# Base table joints



## GrahamIreland (7 Nov 2018)

Just wondering what correct joints are for this table base design. It's fairly classic I'm sure, so would like to learn the fundamentals

Is it a half lap in middle, and a mortise and tennis at each leg?

Graham


----------



## Glynne (7 Nov 2018)

If by correct you mean traditional, then I would say yes.
However, depending on the size and weight of the top, you could use biscuits, dowels, dominos etc.


----------



## AndyT (7 Nov 2018)

You could also use bridle joints on the corners, with a half lap at the intersection as you said.
Have a look at Nabs's successful build of a Richard Maguire design here. I think it will be helpful.

side-table-t108189.html


----------



## GrahamIreland (7 Nov 2018)

Yes that's pretty much it!

Thanks guys.


----------



## GrahamIreland (7 Nov 2018)

That guys tutorials look good too, but I guess it's just practice.


----------



## Sgian Dubh (7 Nov 2018)

Tables with that X configuration as seen in plan tend to wobble side to side significantly (torsion) if it's used for such as dining tables. It's less noticeable in smaller tables, e.g., coffee tables with their shorter legs and generally shorter span of the rails. I mention this disadvantage because it's not obvious what size your plans for a table might be from your sketch. 

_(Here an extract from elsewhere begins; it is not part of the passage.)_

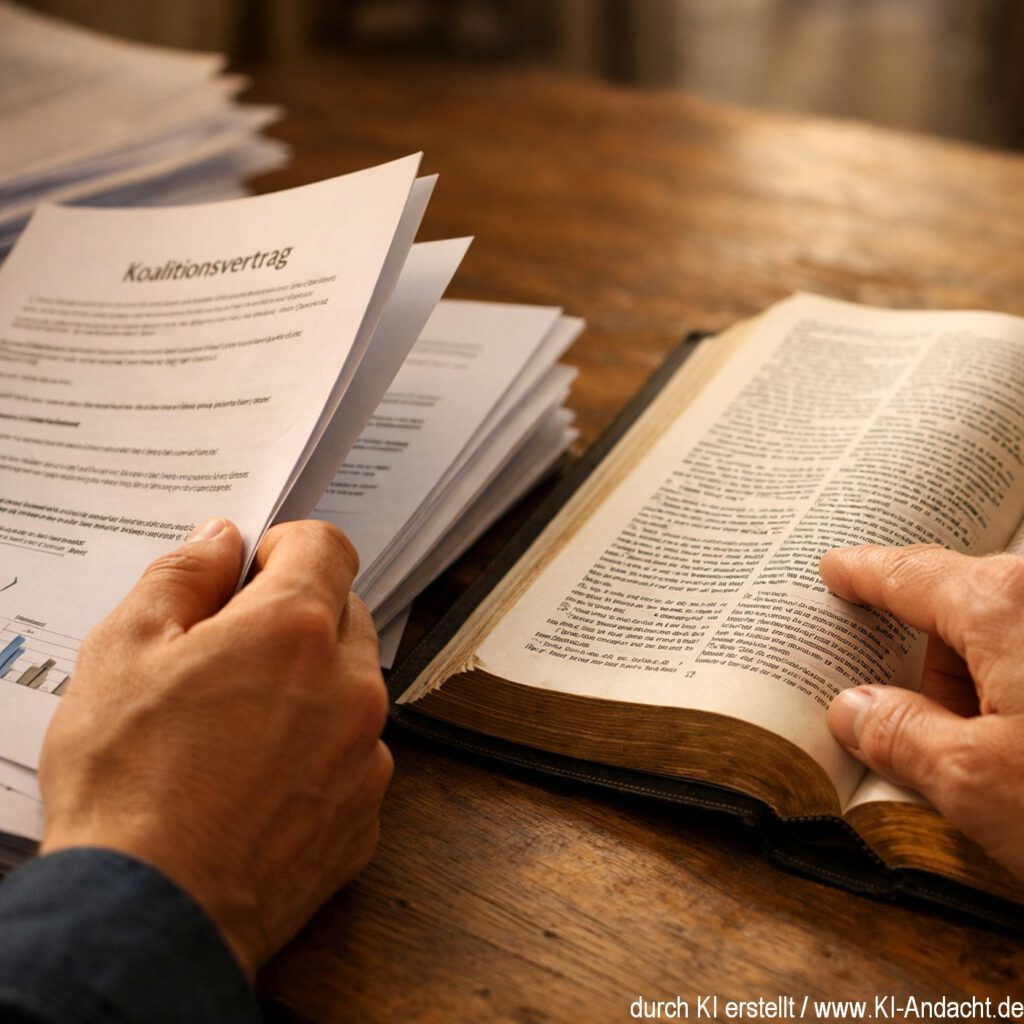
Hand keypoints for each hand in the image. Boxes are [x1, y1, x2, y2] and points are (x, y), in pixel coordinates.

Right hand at [38, 517, 392, 979]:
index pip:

For the most part, with exceptions, I wouldn't use this configuration for a dining table because the torsioning (rotation) can be severe enough to cause liquid spillage from drinking vessels, e.g., cups, mugs, wine glasses, etc. Slainte.


----------



## nabs (8 Nov 2018)

that is certainly true for the small 'Maquire' side tables - I have made a couple and although I think they would hold a fair amount of weight the legs do flex if you push on the top from side to side.

When I made a larger coffee table to match I used a different layout as I thought this weakness would be more apparent in a bigger table.

PS if you do make a side table like this then Richard Maquire's excellent video series on the same is well worth the money IMO.


----------



## Woody2Shoes (9 Nov 2018)

GrahamIreland":3qjagmps said:


> ....a mortise and tennis at each leg?......



Hand tools will *serve* you best - power tools make too much of a *racket*. I'm sure you'll *love* the results... :wink:


----------